1: a quarter of a city in which Jews were formerly required to live
2: a quarter of a city in which members of a minority group live especially because of social, legal, or economic pressure
3 a: an isolated group (a geriatric ghetto) b: a situation that resembles a ghetto especially in conferring inferior status or limiting opportunity (stuck in daytime TV's ghetto)

Just because a lot of naive kids and their parents have ponied up huge wads of cash (or gone into deep debt) to attend GW, doesn't change the meaning of the word "ghetto" nor the fact that this is what the Foggy Bottom neighborhood has become.

If you don't believe the census statistics, then just visit the area when GW is in session.

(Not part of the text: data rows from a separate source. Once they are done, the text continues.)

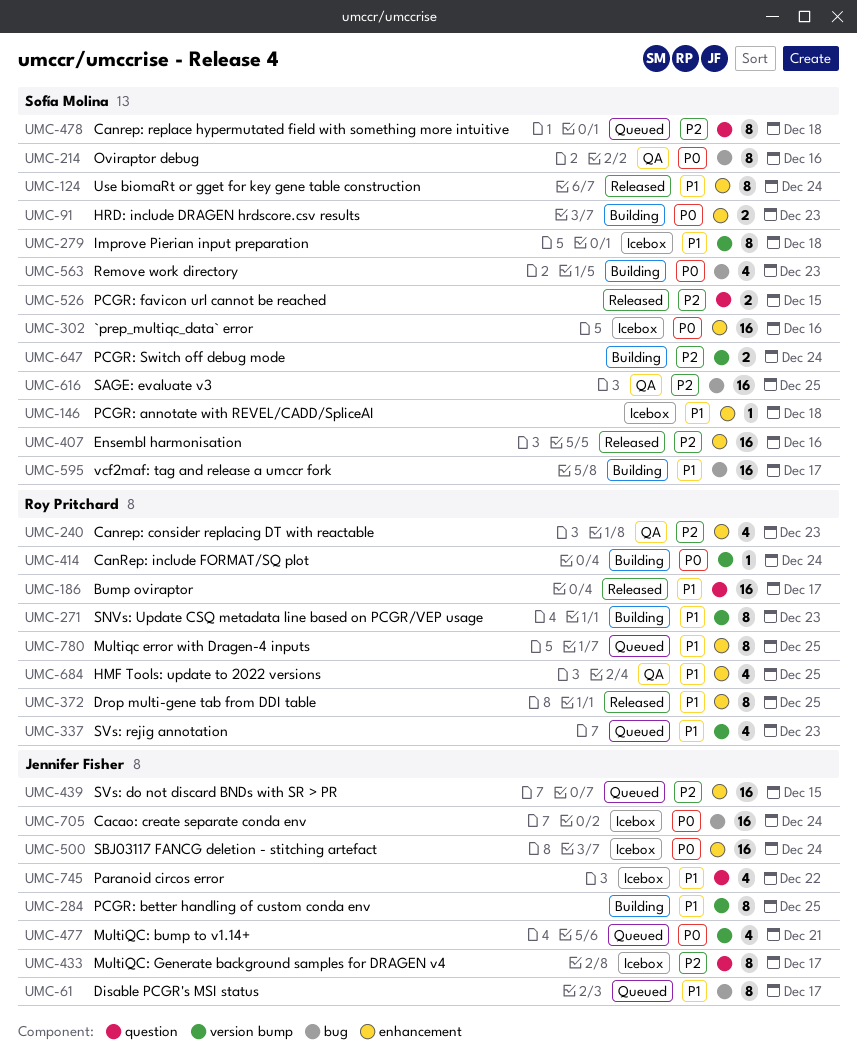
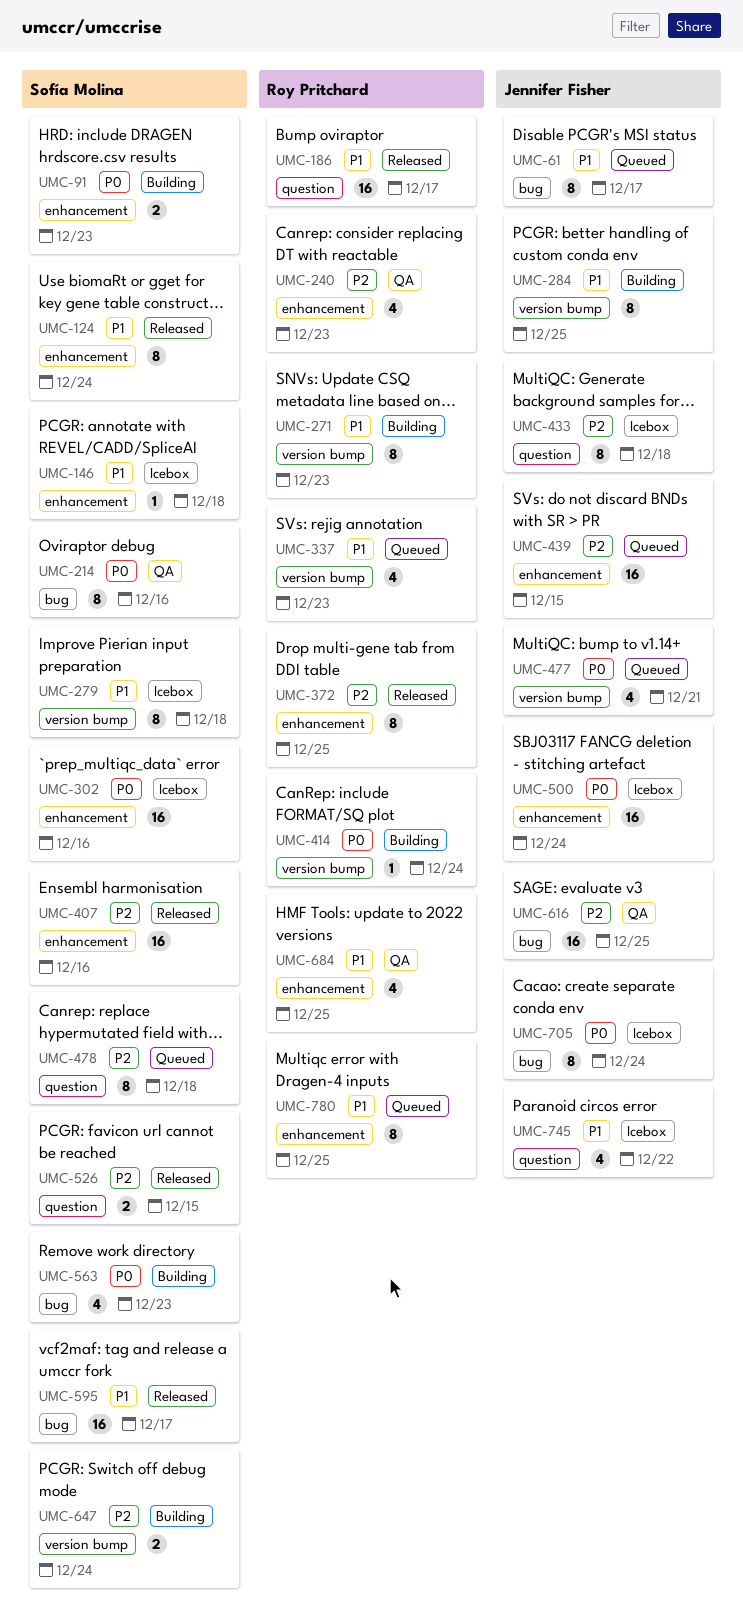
UMC-372, priority: P1 -> P2
UMC-433, due: Dec 17 -> Dec 18
UMC-595, status: Building -> Released
UMC-616, owner: Sofía Molina -> Jennifer Fisher
UMC-705, estimate: 16 -> 8

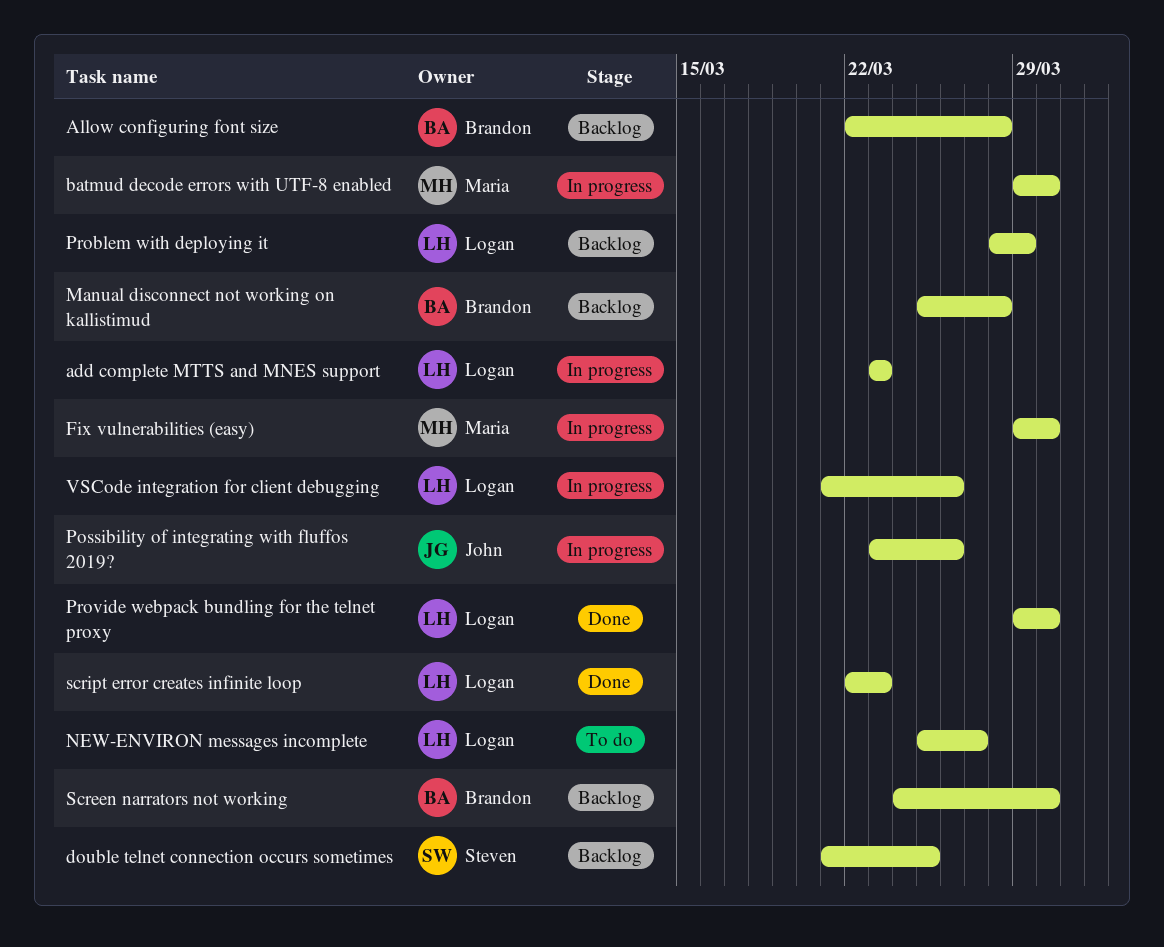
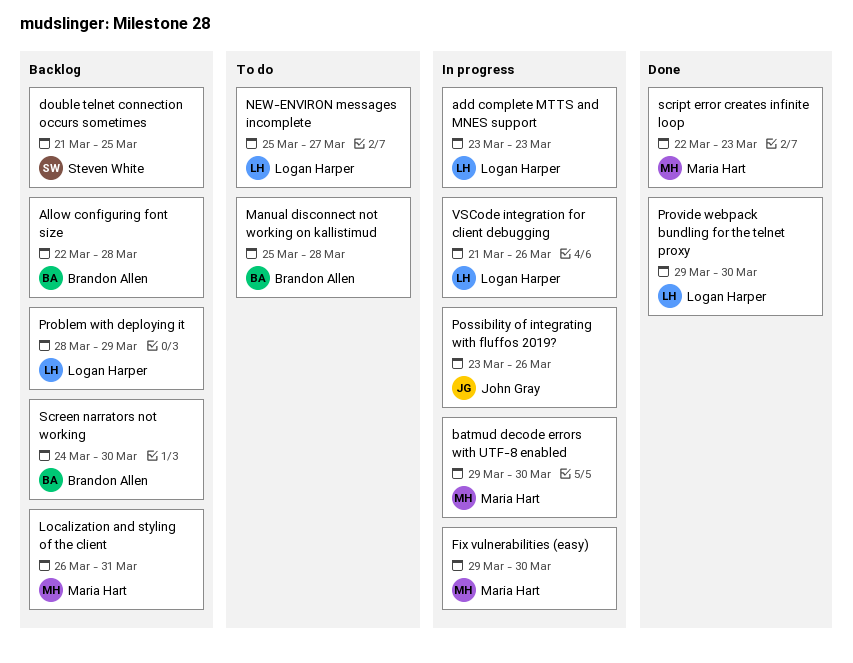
Localization and styling of the client: none -> present
Manual disconnect not working on kallistimud, status: Backlog -> To do
script error creates infinite loop, owner: Logan Harper -> Maria Hart

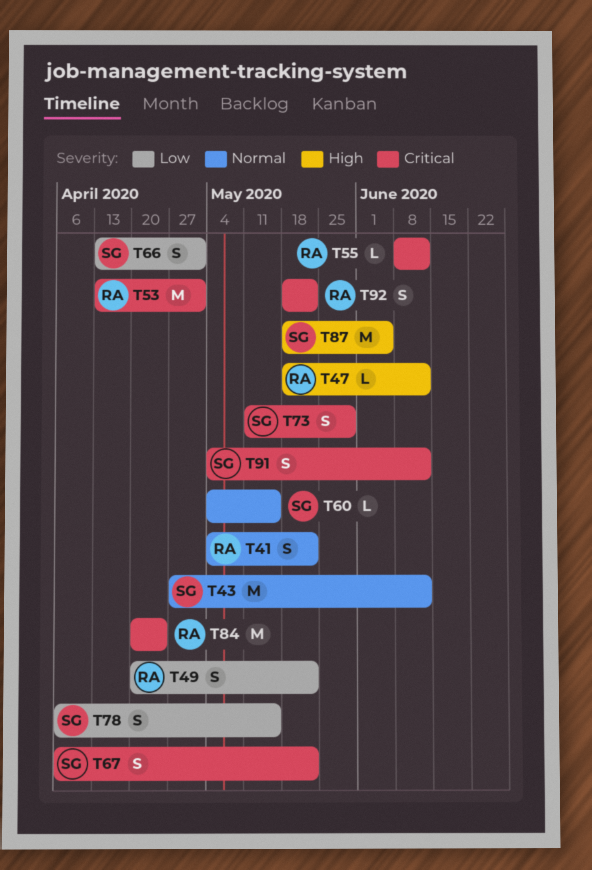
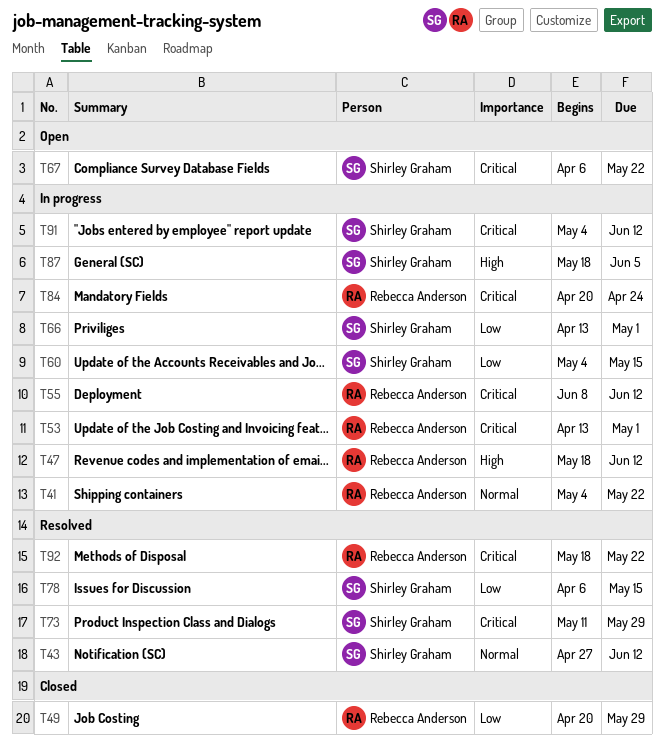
T49, due: May 22 -> May 29
T60, priority: Normal -> Low

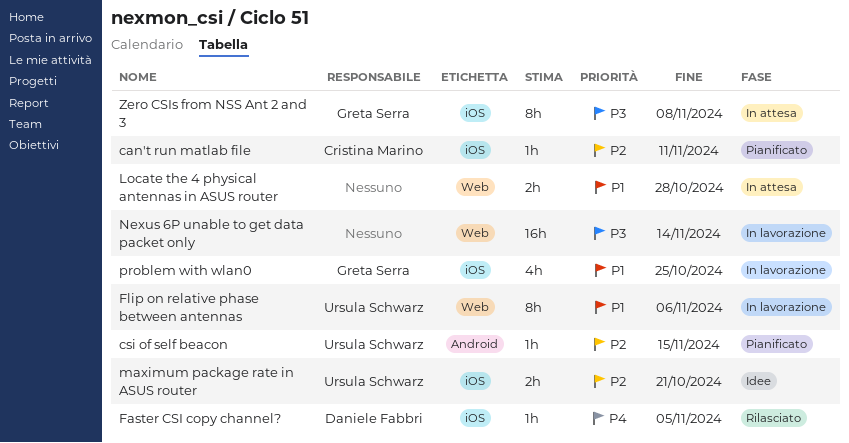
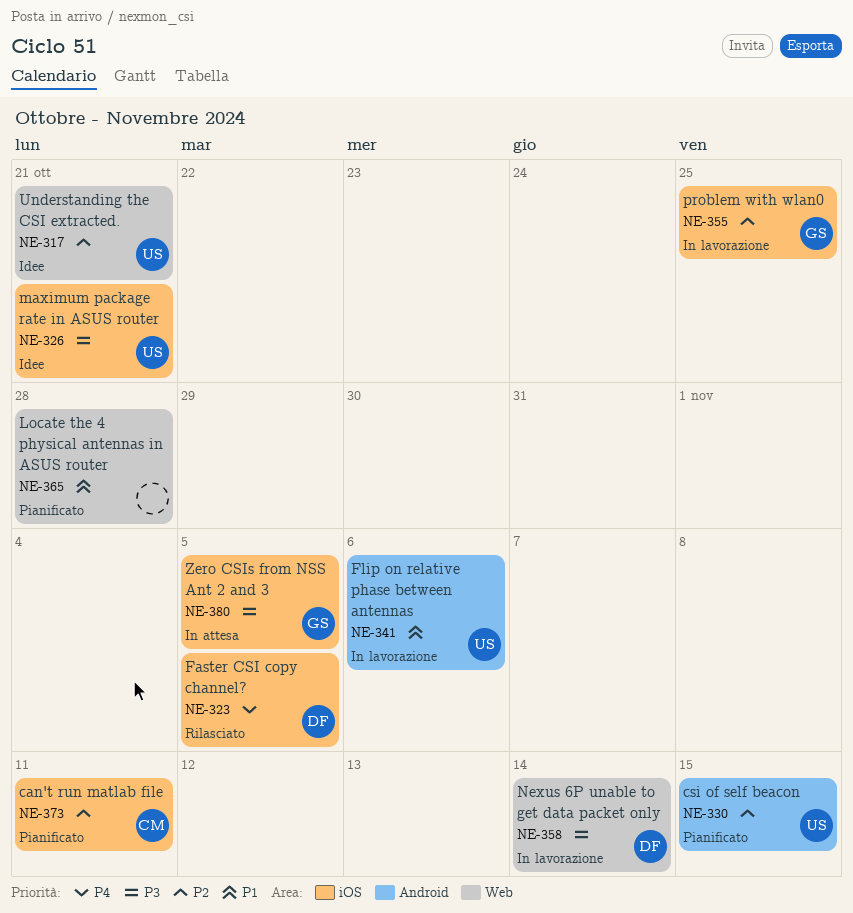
Flip on relative phase between antennas, label: Web -> Android
Locate the 4 physical antennas in ASUS router, status: In attesa -> Pianificato
maximum package rate in ASUS router, priority: P2 -> P3
Nexus 6P unable to get data packet only, owner: none -> Daniele Fabbri
problem with wlan0, priority: P1 -> P2
Understanding the CSI extracted.: none -> present
Zero CSIs from NSS Ant 2 and 3, due: Nov 8 -> Nov 5

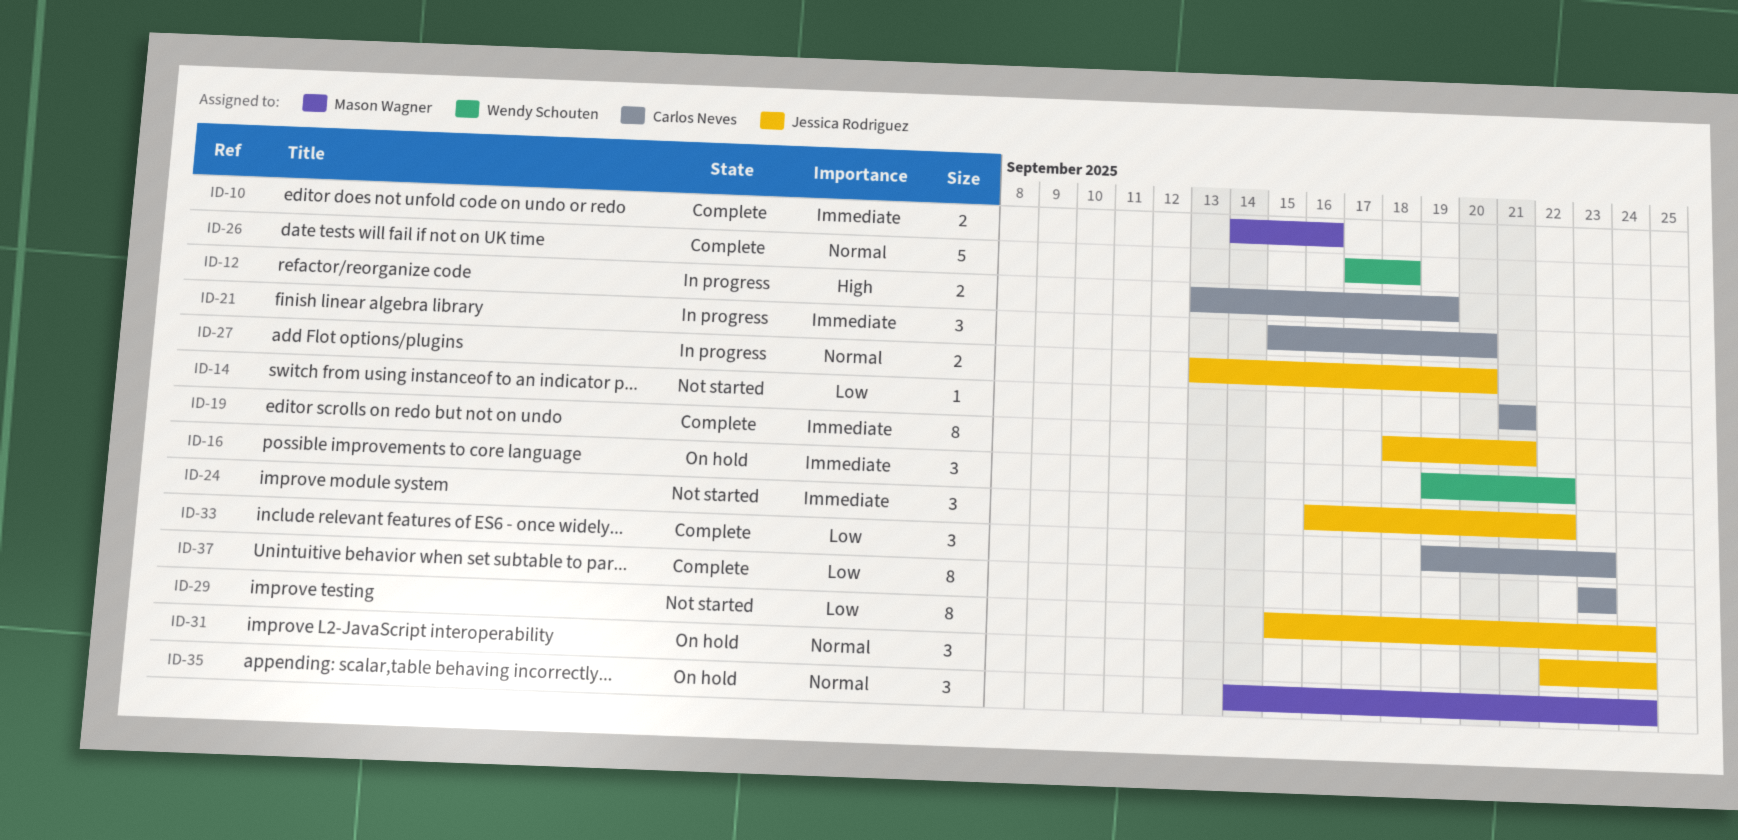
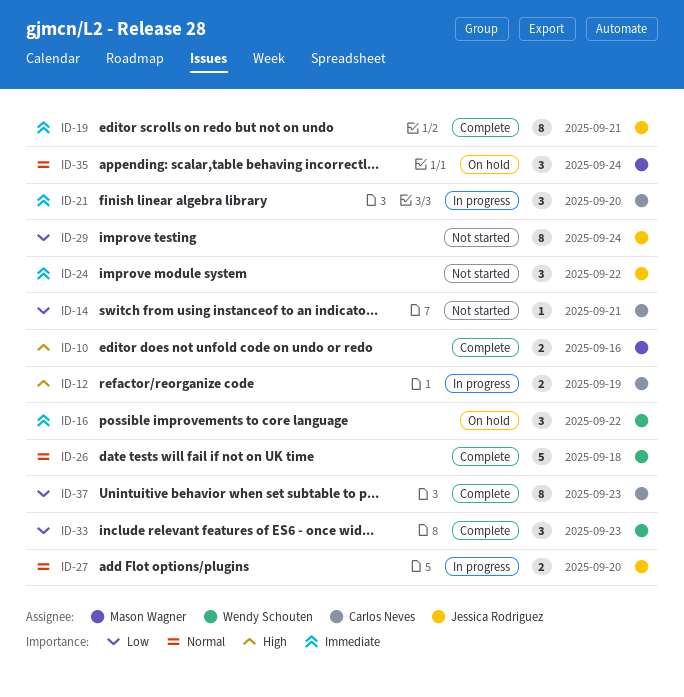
ID-10, priority: Immediate -> High
ID-31: present -> none
ID-33, owner: Carlos Neves -> Wendy Schouten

pqresident on May 20, 2008, 9:55:00 PM said...

architecture = boring!

Anonymous said...

I hear that this NIMBY Joy Howell is an opposition force for hire. She apperently travlels around and fights developers (alegedly until they pay her off and/or they alegedly agree to cut her in on the deal). She is also a former operative for former Sen. Toracelli from New Jersey - you may know him from one of the most publicised bribery scandals in this nation. Is this the same project in which she extorted $4.8 mil from the previous developer Trammel Crow in exchange for her support of the development???

GWU Colonial said...

Just because the surrounding neighborhood as you say "has the highest poverty rate in the city," your bashing of the student body was unnecessary. If you will comment on the project just do that, don't imply things that you are ignorant of.

Anonymous said...

Just because the surrounding neighborhood as you say "has the highest poverty rate in the city," your bashing of the student body was unnecessary. If you will comment on the project just do that, don't imply things that you are ignorant of. --GWU Colonial

God forbid if your reading comprehension and communication skills are representative of the average GW student. The only "ignorant" element in this commentary is you.